Face à la situation récurrente de la fermeture des médias pour non paiement d’impôts au Burkina Faso, le Conseil supérieur de la Communication (CSC) a tenu un point d’échanges avec les organisations professionnelles des médias et les patrons de presse, le lundi 13 mai 2024 à Ouagadougou. A bâtons rompus, ils ont fait l’état des lieux de la situation et énuméré des suggestions afin de pallier cette situation peu reluisante.

Cette rencontre voulue par le Conseil supérieur de la communication (CSC) se veut être le lieu de trouver des solutions pour pallier la fermeture récurrente de ces organes de presse considérés comme des entreprises. Pour ce premier point inscrit à l’ordre du jour de la rencontre, Idrissa Ouédraogo, président du CSC, a expliqué que le ministère chargé des finances a émis l’idée d’une possibilité de mettre des dispositions pour éviter d’arriver au cas extrême.

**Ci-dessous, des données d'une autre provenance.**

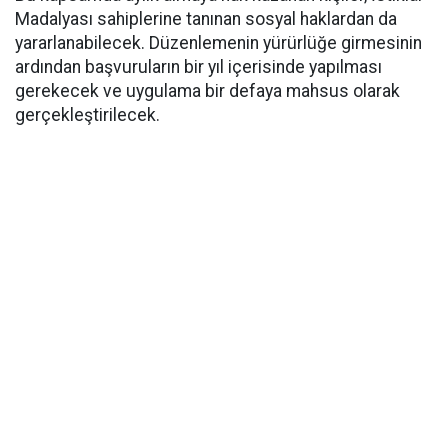
Madalyası sahiplerine tanınan sosyal haklardan da
yararlanabilecek. Düzenlemenin yürürlüğe girmesinin
ardından başvuruların bir yıl içerisinde yapılması
gerekecek ve uygulama bir defaya mahsus olarak
gerçekleştirilecek.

Cependant, il a souligné que cela ne pourra se faire qu’avec un engagement franc des responsables des médias. De ses explications, le premier responsable du CSC a laissé entendre que certains promoteurs de médias cherchent à se défaire de la loi en ne payant pas leurs obligations. Cet état de fait, dit-il, amène les services autorisés de l’État à durcir le ton en allant à la fermeture des locaux.

« Vu qu’on ne veut pas qu’on ferme les médias, ça serait bien qu’en conséquence les promoteurs de médias fassent un effort dans ce sens pour qu’on ne soit pas dans une situation désagréable pour toute la nation. Personne ne gagne à ce qu’un média soit fermé », a-t-il ajouté.

Les organisations professionnelles des médias et les patrons de presse en échange avec le CSC-©Faso7

Au-delà de cette phase de sensibilisation, Idrissa Ouédraogo a ajouté qu’une concertation sera faite entre les promoteurs de média afin de mener des plaidoyer pour des négociations possibles avec le ministère chargé des finances. Pour l’occasion, il a rappelé que le CSC se tiendra aux côtés de la faîtière en qualité de facilitateur pour mener les plaidoyers.

Concernant la situation économique des médias, le président du CSC a rassuré de la révision de l’ensemble des textes afin de leur permettre de vivre de manière décente. Cela passe bien évidemment par les échanges et le recueil de propositions pour aboutir à une harmonisation des textes en matière de fonctionnement des médias.

«Fermer un média peut se faire en dehors du CSC en suivant la loi, soit par les impôts, soit par le BBDA soit par la SBT. Visiblement, il y a une nécessité d’harmoniser les textes. Notamment avec le ministre et d’autres instances, il est convenu qu’on améliore les textes. Les différents responsables des différentes faîtières ont expliqué les manquements et les disharmonies qui font que le fonctionnement est difficile», a-t-il conclu.